== Work instructions ==
For the material below, reproduce exactly each line from the one that has "right back paw: (512, 415)" through the one that has "left elbow: (215, 381)", and no others; pictures stay out.

== Listed records ==
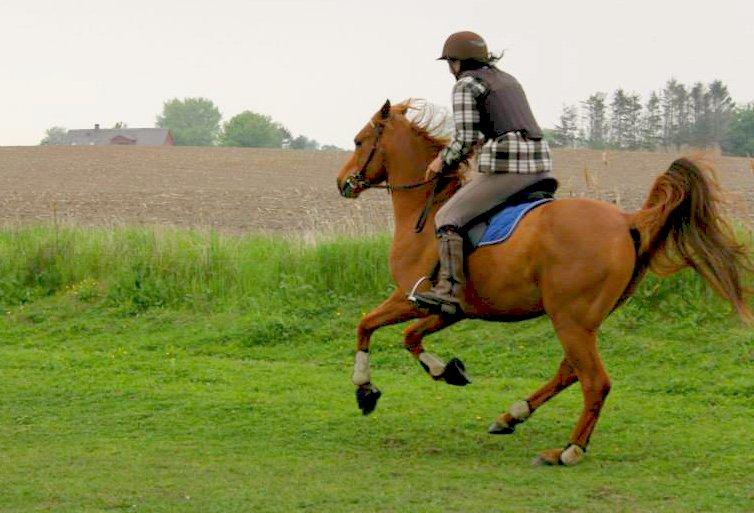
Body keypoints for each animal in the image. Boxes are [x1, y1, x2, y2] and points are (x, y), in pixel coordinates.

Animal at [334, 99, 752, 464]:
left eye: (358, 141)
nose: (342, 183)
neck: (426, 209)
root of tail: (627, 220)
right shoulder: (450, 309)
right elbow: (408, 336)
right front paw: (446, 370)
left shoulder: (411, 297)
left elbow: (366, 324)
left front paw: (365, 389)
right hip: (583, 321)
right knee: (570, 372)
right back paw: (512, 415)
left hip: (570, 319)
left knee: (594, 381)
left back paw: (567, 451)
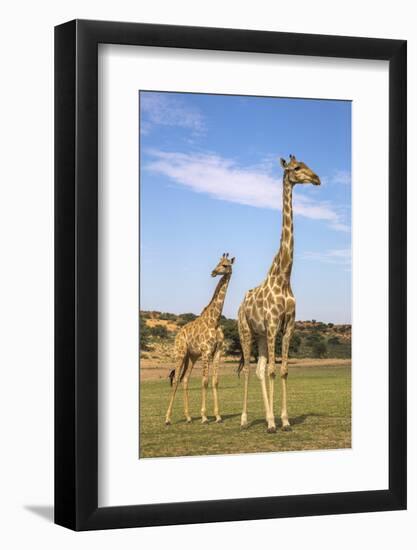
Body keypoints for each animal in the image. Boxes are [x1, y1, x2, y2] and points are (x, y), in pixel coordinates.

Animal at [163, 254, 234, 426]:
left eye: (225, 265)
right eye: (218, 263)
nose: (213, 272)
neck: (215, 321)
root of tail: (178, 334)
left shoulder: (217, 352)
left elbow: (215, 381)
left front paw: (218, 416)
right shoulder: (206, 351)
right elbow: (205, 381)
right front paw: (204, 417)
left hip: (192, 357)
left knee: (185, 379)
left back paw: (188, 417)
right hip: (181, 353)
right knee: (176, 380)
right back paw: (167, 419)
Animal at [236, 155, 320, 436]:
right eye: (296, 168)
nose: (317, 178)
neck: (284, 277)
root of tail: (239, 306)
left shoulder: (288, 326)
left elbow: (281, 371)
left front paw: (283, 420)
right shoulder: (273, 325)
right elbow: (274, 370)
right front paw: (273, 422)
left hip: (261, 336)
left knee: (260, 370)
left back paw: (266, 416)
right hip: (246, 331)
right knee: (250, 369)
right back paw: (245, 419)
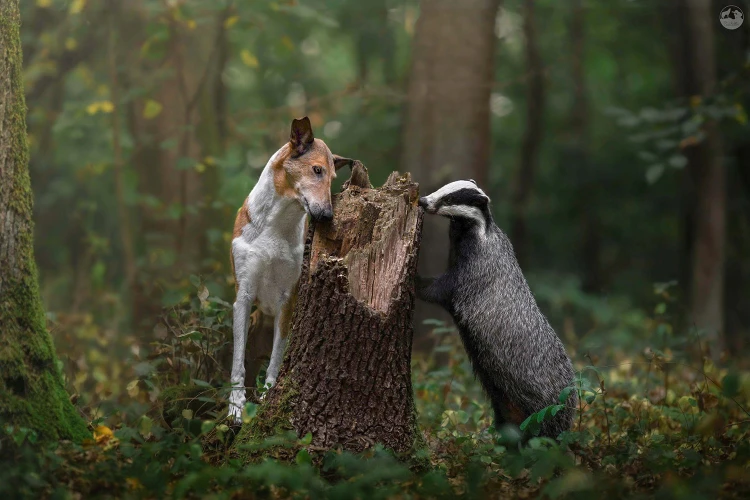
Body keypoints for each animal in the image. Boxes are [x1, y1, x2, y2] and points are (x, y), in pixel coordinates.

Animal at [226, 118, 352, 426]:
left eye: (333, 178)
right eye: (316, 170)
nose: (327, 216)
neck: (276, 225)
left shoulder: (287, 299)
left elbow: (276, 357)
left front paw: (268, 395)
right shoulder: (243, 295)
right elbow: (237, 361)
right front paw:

== Worked solution ==
right back paw: (512, 415)
left hip: (570, 319)
left knee: (594, 381)
left back paw: (567, 451)
Body keypoints for each animal in the image. Boxes are [x1, y1, x2, y2] and points are (x, y), in pixel coordinates.

Animal at [163, 254, 234, 426]:
left eye: (225, 265)
right eye: (218, 263)
nose: (213, 272)
neck: (215, 321)
root of tail: (178, 334)
left shoulder: (217, 352)
left elbow: (215, 381)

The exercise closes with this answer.